_Text section_
- - - - - - -

Thank you for your help!

I already looked at google, but I'll give it another try.

----------

## ingvar

I have the very same problem with my external hardrive. It's supposed to gain speeds "up to 480 Mb per second", and I gain the amazing speed of 1 (one) megabyte per second...Last edited by ingvar on Thu May 20, 2004 3:47 pm; edited 1 time in total

----------

## Angrybob

 *ingvar wrote:*   

> I have the very same problem with my external hardrive. It's supposed to gain speeds "up to 480 MB per second", and I gain the amazing speed of 1 (one) megabyte per second...

 

no, USB2 allows 480 megaBITs per second which is supposedly 60Megabytes per second though your harddrive will probably only give you 20.

- - - - - - -

_Your tasks_
[A] Answer these questions about the forum thread:
(i) Where does the opening message say its writer already looked?
(ii) What speed does ingvar say the external hard drive actually reaches?
(iii) According to Angrybob, 480 megabits per second is supposedly how many megabytes per second?
[B] Quote the stretch of the forum thread from "## Angrybob" through "give you 20.".
The records that come next are separate material and have no connection to the forum thread.

_Listed entries_

- - - - - - -

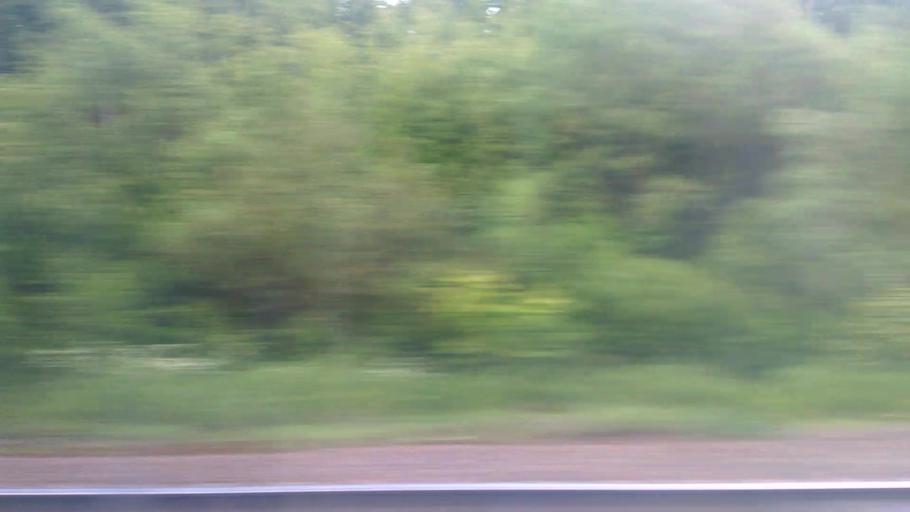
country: RU
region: Moskovskaya
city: Zhilevo
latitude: 55.0650
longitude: 37.9866
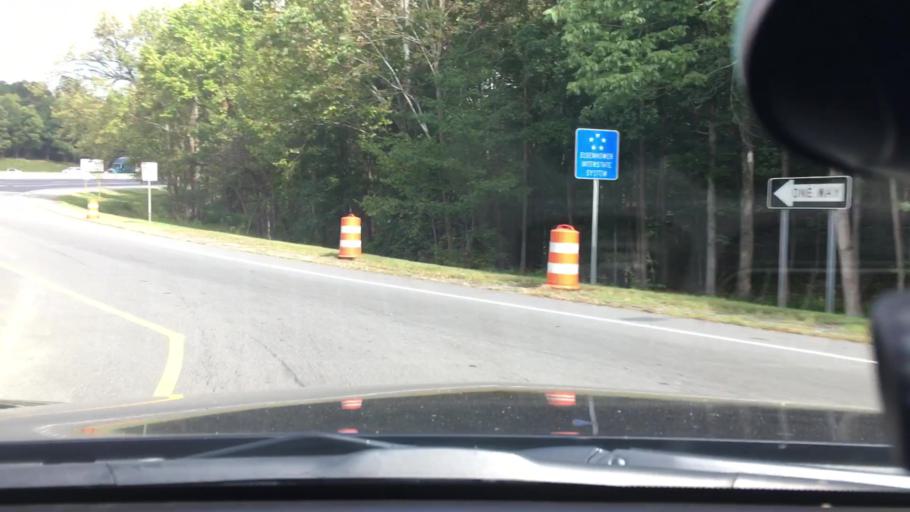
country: US
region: North Carolina
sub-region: Guilford County
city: Gibsonville
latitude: 36.0629
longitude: -79.5329
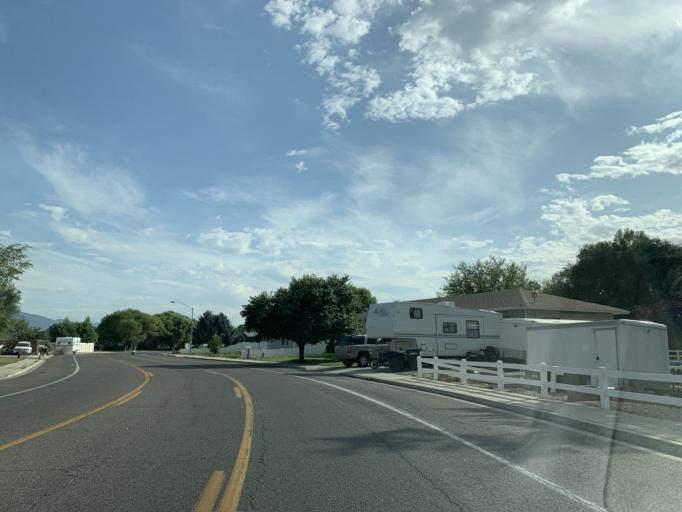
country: US
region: Utah
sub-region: Utah County
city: Provo
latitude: 40.2200
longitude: -111.6720
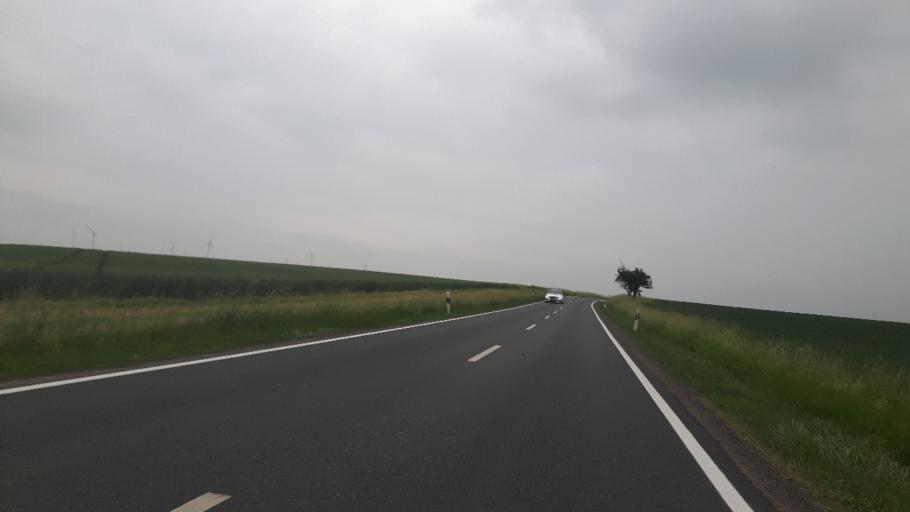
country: DE
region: Bavaria
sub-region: Regierungsbezirk Unterfranken
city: Schwanfeld
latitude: 49.9023
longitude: 10.1259
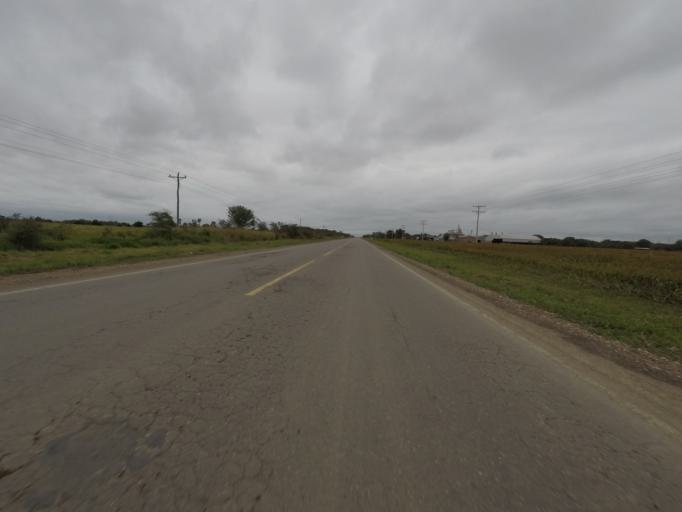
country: BO
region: Santa Cruz
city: Okinawa Numero Uno
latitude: -17.2433
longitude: -62.5554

- - - - - - -

_Responses for each task_
[A]
(i) Google.
(ii) 1 (one) megabyte per second.
(iii) 60 megabytes per second.

[B]
## Angrybob

 *ingvar wrote:*   

> I have the very same problem with my external hardrive. It's supposed to gain speeds "up to 480 MB per second", and I gain the amazing speed of 1 (one) megabyte per second...

 

no, USB2 allows 480 megaBITs per second which is supposedly 60Megabytes per second though your harddrive will probably only give you 20.